** Aim of the exercise **
Reproduce every line of the entries below without changes, omitting the pictures.

Records
__________
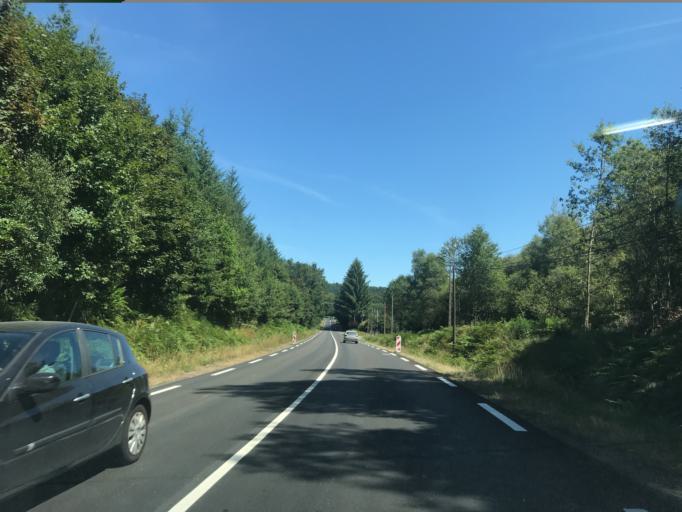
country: FR
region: Limousin
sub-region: Departement de la Correze
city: Egletons
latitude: 45.3851
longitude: 2.0228
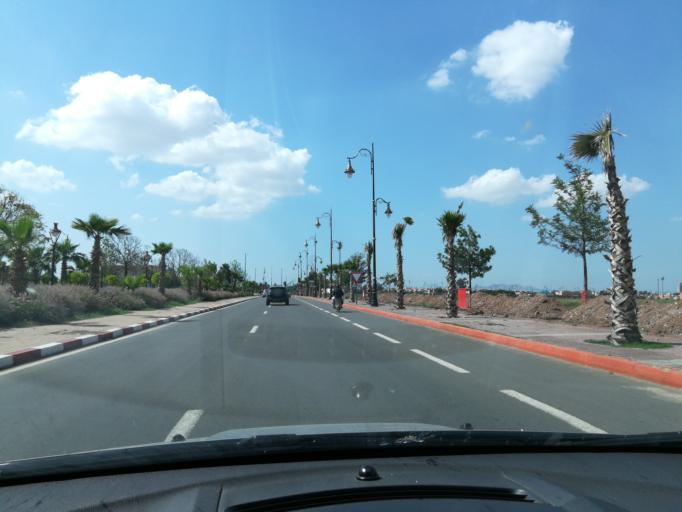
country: MA
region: Marrakech-Tensift-Al Haouz
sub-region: Marrakech
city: Marrakesh
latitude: 31.6021
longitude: -7.9976
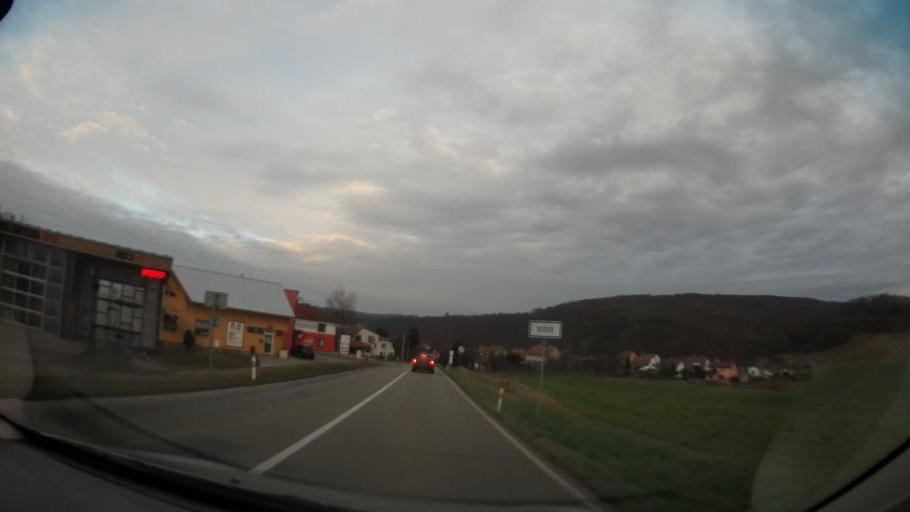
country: CZ
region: South Moravian
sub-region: Okres Brno-Venkov
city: Rosice
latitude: 49.1651
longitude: 16.3959
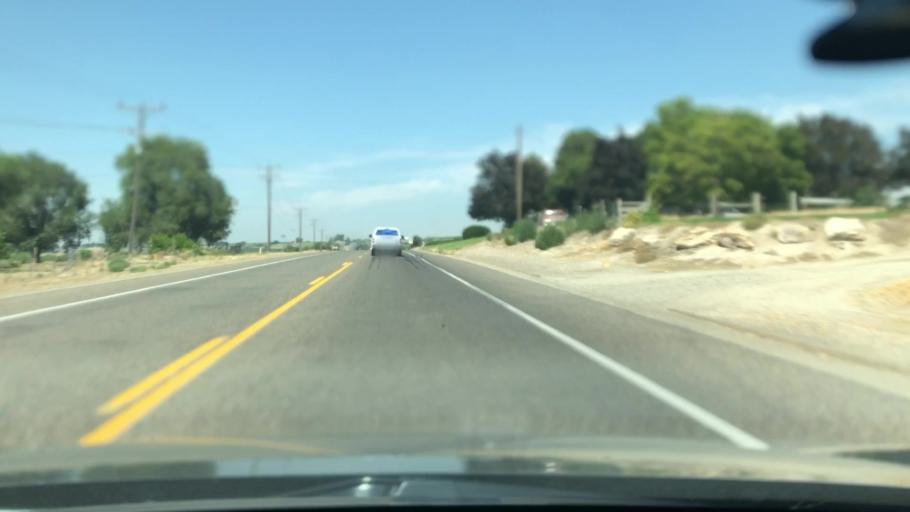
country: US
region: Idaho
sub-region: Owyhee County
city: Homedale
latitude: 43.6385
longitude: -116.9117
__________
** Exercise output **
country: FR
region: Limousin
sub-region: Departement de la Correze
city: Egletons
latitude: 45.3851
longitude: 2.0228
country: MA
region: Marrakech-Tensift-Al Haouz
sub-region: Marrakech
city: Marrakesh
latitude: 31.6021
longitude: -7.9976
country: CZ
region: South Moravian
sub-region: Okres Brno-Venkov
city: Rosice
latitude: 49.1651
longitude: 16.3959
country: US
region: Idaho
sub-region: Owyhee County
city: Homedale
latitude: 43.6385
longitude: -116.9117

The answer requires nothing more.